▶ Excerpt provided:
Freaking Out and Trying to Keep Calm

I'm late!




Hello Wonderfuls.

I was supposed to write an inspiring and witty blogpost yesterday but, as often happens, life got in the way. Here's a small peak of what happened and perhaps a little lesson tucked in at the end.

It's August, which means it's that crazy and mystical time period where everyone in New York City decides to change apartments--all at once. There's brokers and realtors and landlords galore. And plenty of apartment searchers but not necessarily enough apartments (or at least not at the price you can actually afford). For people like me this spells prime time to stress out. I'm looking at my bank account and bemoaning over the sadness of a 2012 tax return that doesn't show nearly enough of my income to validate how I've survived in NYC for 6 going on 7 years. Why can't I just give them my resume? I haven't had only one job since sophomore year in high school. My occupations are as plentiful as the many hats that I wear.

So I'm freaking out a little bit, but less so than I was yesterday. I called my mom and re-realized the INSANE support system that I have back in Florida. She suggested a book to me, which I'm going to suggest to you (but with a bit of a disclaimer). It's called The Game of Life and How to Play It by Florence Scovel Shinn. This book illustrates positive ways of thinking in order to attain what you want in life. Imagine it and it will be. Sounds too easy? It is and I'm not doing the concept nearly enough justice. But it makes sense. Our brains are these scary, wonderful things that can literally create realities out of electrical synapses and if we feed into negativity and we surround ourselves with it, than that's all we see, that's all we have.

Here's my disclaimer: It's very Christian. If Jesus Christ and God and Bible quoting bother you to the extent that you can't read to the deeper point, forgo this book. Otherwise, approach with an open mind and things could get interesting.

Talking to my mom and beginning to read this book have calmed me down quite a bit. I just (like 30 minutes ago) put in an application for an amazing apartment and I'm finally calm enough to get some writing done. We should never get so stressed out that we lose time for ourselves and our art.

So go on Amazon and buy this book. I paid $0.99 for a Kindle version and it's delightful and I'm still reading it. But mostly: CALM DOWN. And maybe call your mom.

▶ Data supplied:
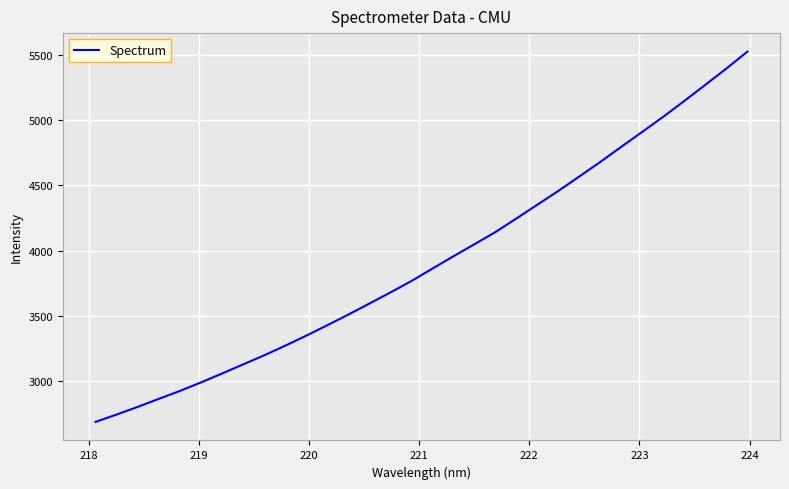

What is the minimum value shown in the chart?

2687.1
--
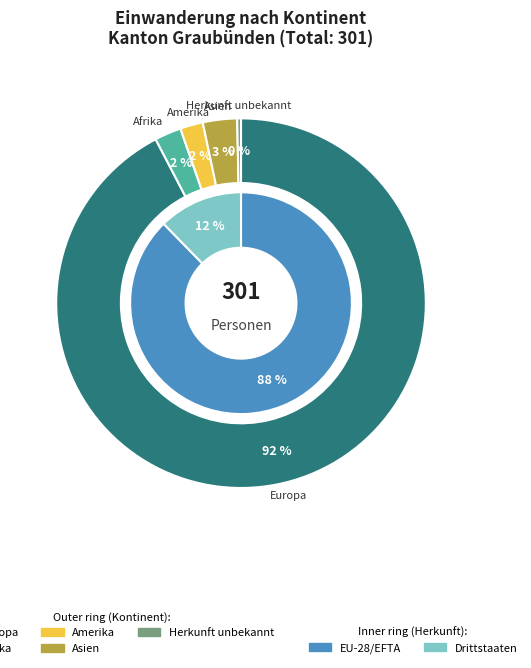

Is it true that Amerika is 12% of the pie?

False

▶ Parts of the exercise:
1. From the blog post, quote the passage between "Here's my disclaimer: It's" and "and our art.", inclusive.
2. Using the blog post, say whether each statement agrees with it, answering yes or no and quoting the deciding words: (a) The writer paid $0.99 for a Kindle version of the book. (b) The writer has lived in New York City for more than ten years. (c) The writer says the book has no religious content.
3. According to the blog post, why is August a stressful time for the writer? Answer in one to three sentences.

▶ Results by task:
1.
Here's my disclaimer: It's very Christian. If Jesus Christ and God and Bible quoting bother you to the extent that you can't read to the deeper point, forgo this book. Otherwise, approach with an open mind and things could get interesting.

Talking to my mom and beginning to read this book have calmed me down quite a bit. I just (like 30 minutes ago) put in an application for an amazing apartment and I'm finally calm enough to get some writing done. We should never get so stressed out that we lose time for ourselves and our art.

2.
(a) Yes: "I paid $0.99 for a Kindle version"
(b) No: "how I've survived in NYC for 6 going on 7 years"
(c) No: "Here's my disclaimer: It's very Christian."

3. In August everyone in New York City changes apartments at once. There are plenty of apartment searchers but not necessarily enough apartments, or at least not at a price the writer can afford.